# Instructions to follow
Rewrite the lines below with "ENDING" changed to "OUTRO" and nothing else altered, and leave the pictures out.

···

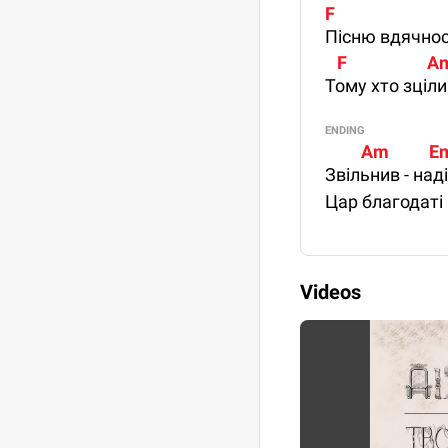
F                          
Пісню вдячно
   F                    A
Тому хто зціл
ENDING
         Am          Em 
Звільнив - над
Цар благодаті
Videos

···

# Solution for this problem
F                          
Пісню вдячно
   F                    A
Тому хто зціл
OUTRO
         Am          Em 
Звільнив - над
Цар благодаті
Videos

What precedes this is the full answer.